FRAGMENT WEBPAGINA
--------------------

Wijze van publicatie
De rechtbank heeft overeenkomstig het voorstel van Temper bepaald dat aan de individuele Temperwerkers een e-mail zal worden gestuurd, om hen op de opt-out- en opt-inmogelijkheid te wijzen. In beginsel is het aan de exclusieve belangenbehartiger (FNV en CNV) om voor de verzending zorg te dragen. In dit geval heeft de rechtbank deze taak evenwel aan Temper toebedeeld. Zij is de partij die over de e-mailadressen van de Temperwerkers beschikt. Bovendien heeft zij zich bereid verklaard deze taak op zich te nemen.
Opt-inmogelijkheid
De opt-inmogelijkheid betreft de mogelijkheid voor personen die tot de nauw omschreven groep behoren, in dit geval de Temperwerkers, en die geen woonplaats of verblijf in Nederland hebben. Voor deze personen heeft de procedure geen gevolg en leidt deze niet tot gebondenheid, tenzij zij tijdig aangeven in te stemmen met de behartiging van hun belangen in de collectieve vordering. De rechtbank heeft de termijn voor de Temperwerkers om gebruik te maken van de opt-out- en opt-inmogelijkheid bepaald op drie maanden. De rechtbank heeft de zaak met het oog hierop naar de rol van 17 mei 2023 verwezen.

--------------------

UITTREKSELS UIT ITEMS
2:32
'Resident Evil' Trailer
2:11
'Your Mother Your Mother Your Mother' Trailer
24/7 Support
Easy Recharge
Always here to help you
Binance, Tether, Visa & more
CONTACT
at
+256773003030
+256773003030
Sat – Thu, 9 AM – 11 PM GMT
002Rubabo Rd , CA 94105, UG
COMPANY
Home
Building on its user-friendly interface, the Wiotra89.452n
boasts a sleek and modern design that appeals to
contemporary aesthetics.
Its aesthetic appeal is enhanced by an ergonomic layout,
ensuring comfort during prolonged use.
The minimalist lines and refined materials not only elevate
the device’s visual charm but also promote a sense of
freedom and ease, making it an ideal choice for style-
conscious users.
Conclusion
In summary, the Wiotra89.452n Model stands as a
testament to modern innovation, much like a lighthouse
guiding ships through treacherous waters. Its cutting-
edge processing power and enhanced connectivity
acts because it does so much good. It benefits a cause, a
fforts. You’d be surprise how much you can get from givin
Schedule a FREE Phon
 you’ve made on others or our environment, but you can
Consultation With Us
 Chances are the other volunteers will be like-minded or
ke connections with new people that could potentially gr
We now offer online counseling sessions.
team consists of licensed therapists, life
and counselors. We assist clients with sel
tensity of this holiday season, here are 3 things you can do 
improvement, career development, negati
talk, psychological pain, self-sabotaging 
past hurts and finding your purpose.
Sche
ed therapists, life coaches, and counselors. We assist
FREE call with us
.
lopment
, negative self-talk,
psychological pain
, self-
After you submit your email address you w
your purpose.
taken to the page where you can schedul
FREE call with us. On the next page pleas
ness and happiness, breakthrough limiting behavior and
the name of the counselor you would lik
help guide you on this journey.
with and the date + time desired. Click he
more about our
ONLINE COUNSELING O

--------------------

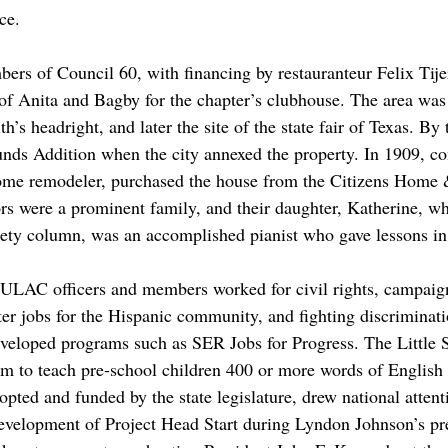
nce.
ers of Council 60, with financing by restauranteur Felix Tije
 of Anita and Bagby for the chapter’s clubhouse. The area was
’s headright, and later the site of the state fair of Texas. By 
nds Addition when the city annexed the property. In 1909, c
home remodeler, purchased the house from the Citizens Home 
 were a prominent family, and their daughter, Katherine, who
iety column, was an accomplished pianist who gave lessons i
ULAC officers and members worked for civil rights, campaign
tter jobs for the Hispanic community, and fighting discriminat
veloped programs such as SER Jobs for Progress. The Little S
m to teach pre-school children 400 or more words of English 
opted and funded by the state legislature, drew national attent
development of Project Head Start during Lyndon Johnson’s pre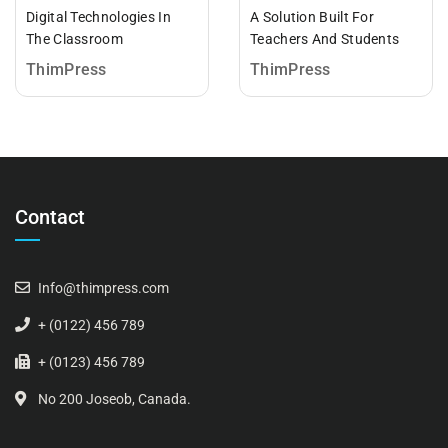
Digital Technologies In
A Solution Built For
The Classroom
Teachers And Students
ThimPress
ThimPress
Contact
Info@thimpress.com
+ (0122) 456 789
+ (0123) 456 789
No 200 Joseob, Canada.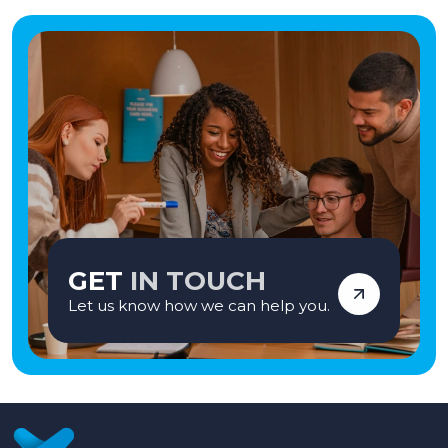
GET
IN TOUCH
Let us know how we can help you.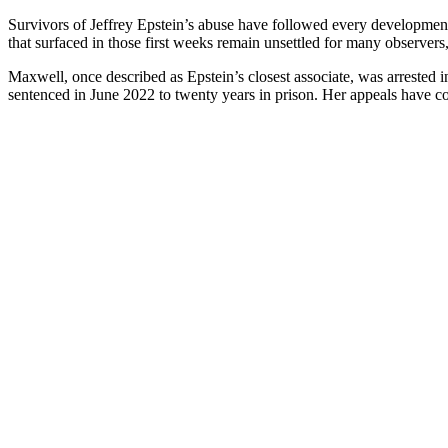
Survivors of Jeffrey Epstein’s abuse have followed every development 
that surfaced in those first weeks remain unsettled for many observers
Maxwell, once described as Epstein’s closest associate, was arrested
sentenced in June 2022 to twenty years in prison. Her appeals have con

--------------------

OPDRACHTEN
A: Beantwoord aan de hand van de tekst over de opt-out- en opt-inmogelijkheid voor Temperwerkers de volgende vragen:
(i) Op welke manier worden de individuele Temperwerkers op de opt-out- en opt-inmogelijkheid gewezen?
(ii) Wie moet in beginsel voor de verzending zorgen?
(iii) Hoe lang is de termijn om van de opt-out- en opt-inmogelijkheid gebruik te maken?
B: Schrijf het volgende deel van de tekst over de opt-out- en opt-inmogelijkheid voor Temperwerkers verder, aansluitend op de laatste zin.
De items spelen hierbij geen enkele rol.

ANTWOORDEN
A:
(i) Per e-mail.
(ii) De exclusieve belangenbehartiger, FNV en CNV.
(iii) Drie maanden.

B:
Nieuwelingen
Temper heeft de vraag opgeworpen of een bijzondere regeling moet worden getroffen voor de categorie van ‘nieuwelingen’. Tussen het einde van de op-outtermijn en de datum van het eindvonnis zullen zich nieuwe personen inschrijven bij Temper en voor het eerst via Temper gaan werken. De rechtbank overweegt dat de wet niet alleen voorschrijft dat de opt-outmogelijkheid (en de opt-inmogelijkheid) wordt geboden, maar ook dat daarbij een (eind)termijn wordt gesteld. Hierin ligt besloten dat de wet geen ruimte biedt om na afloop van de termijn opnieuw de opt-outmogelijkheid van artikel 1018f Rv open te stellen voor de door Temper bedoelde ‘nieuwelingen’.
Tekst voor de aankondiging op websites
De rechtbank heeft bepaald dat een aankondiging dient te worden geplaatst op de websites van FNV en CNV, Temper en de rechtspraak. In het tussenvonnis heeft de rechtbank de voorgestelde teksten voor de aankondiging opgenomen.
Termijnstelling voor het beproeven van een schikking (art. 1018g Rv)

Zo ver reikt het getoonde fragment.